§ **BRIEF 1**:
Please explain, in one to three sentences, why the crank pin was finished before the journals were roughed out, according to the crankshaft thread.
§ **BRIEF 2**:
In the crankshaft thread, how much oversize were the final surfaces left after turning with HSS, before honing?
§ **BRIEF 3**:
Check each statement against the crankshaft thread and answer yes or no, quoting the words that decide it:
(a) The distance piece between the inner web faces was made of aluminum.
(b) The web profiles were milled with the crank held somewhere other than between centers.
(c) The cable tie was the main means of holding the spacer in place.

§ **PROVIDED PASSAGE**:
***
Thanks for your interests.
Regards,
Don.


----------



## Charles Lamont (Mar 27, 2014)

I am a bit surprised you have finished the crankpin without first roughing out
the rest of the shaft. I would be concerned about possible distortion.


----------



## Fluffy (Mar 27, 2014)

Charles,
The crank pin had to be finished prior to roughing out the journals as the centre holes for the crank pin are removed during to achieve the journal diameters. To prevent distortion, a distance piece is fitted between the inner web faces. The distance piece is an interference fit & has 680 loctite applied. I am almost to the size where a fixed steady will be used for further support.
Regards,
Don.


----------



## Fluffy (Apr 9, 2014)

G'Day All,
After a fair few hours more than expected the roller engine crankshaft is finished.
All turning of the crank has been done between centres, with all final surfaces finished to 0.03 mm oversize with HSS & then honed to the final size using an external hone.
A fitted aluminium distance piece was between the inner web faces to stop any distortion while completing the journals & the flywheel shafts. It is shown below with a cable tie around it as a backup for the interference fit of the spacer.




The milling of the web profiles was straight forward & was also done between centres. Clamping of the crank was cause for concern as I was very conscious of bending, but fortunately all when well.
***
§ **DATA EXCERPTS**:
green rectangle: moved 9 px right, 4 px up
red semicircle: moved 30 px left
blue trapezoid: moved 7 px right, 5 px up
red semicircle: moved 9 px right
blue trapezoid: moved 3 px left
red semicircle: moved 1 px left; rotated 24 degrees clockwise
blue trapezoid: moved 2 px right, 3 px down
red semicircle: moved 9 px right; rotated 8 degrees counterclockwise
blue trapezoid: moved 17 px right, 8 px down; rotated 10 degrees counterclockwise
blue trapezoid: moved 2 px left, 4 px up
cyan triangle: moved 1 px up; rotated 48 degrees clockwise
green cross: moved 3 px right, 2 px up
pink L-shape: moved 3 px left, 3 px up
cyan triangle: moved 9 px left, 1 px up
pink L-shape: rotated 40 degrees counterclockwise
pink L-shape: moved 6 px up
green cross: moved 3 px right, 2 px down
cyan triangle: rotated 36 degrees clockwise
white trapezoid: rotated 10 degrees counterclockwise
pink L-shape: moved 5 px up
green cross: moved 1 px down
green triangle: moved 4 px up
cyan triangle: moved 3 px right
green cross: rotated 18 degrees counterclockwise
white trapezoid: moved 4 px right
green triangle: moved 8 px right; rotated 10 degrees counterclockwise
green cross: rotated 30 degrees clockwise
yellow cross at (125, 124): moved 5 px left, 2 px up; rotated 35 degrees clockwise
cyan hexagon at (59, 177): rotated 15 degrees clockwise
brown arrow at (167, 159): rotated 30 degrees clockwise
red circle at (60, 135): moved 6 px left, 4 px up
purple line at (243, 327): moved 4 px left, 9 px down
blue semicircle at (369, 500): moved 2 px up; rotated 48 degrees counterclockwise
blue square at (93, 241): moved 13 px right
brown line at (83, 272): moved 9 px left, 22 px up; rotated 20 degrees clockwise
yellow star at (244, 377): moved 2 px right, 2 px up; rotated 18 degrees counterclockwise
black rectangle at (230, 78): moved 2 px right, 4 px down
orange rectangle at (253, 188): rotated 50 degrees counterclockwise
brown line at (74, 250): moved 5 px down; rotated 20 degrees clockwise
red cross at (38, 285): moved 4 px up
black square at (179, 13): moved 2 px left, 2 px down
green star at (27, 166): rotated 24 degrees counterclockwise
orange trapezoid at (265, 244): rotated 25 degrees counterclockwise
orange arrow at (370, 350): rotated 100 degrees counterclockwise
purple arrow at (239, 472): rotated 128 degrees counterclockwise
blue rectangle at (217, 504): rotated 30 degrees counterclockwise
***
§ **TASK RESPONSE 1**:
The crank pin had to be finished first because the center holes used for turning the crank pin are removed while the journals are turned to their diameters. Once those holes are gone, the crank pin can no longer be worked between them.

§ **TASK RESPONSE 2**:
0.03 mm oversize.

§ **TASK RESPONSE 3**:
(a) Yes: "A fitted aluminium distance piece was between the inner web faces"
(b) No: "The milling of the web profiles was straight forward & was also done between centres."
(c) No: "with a cable tie around it as a backup for the interference fit of the spacer"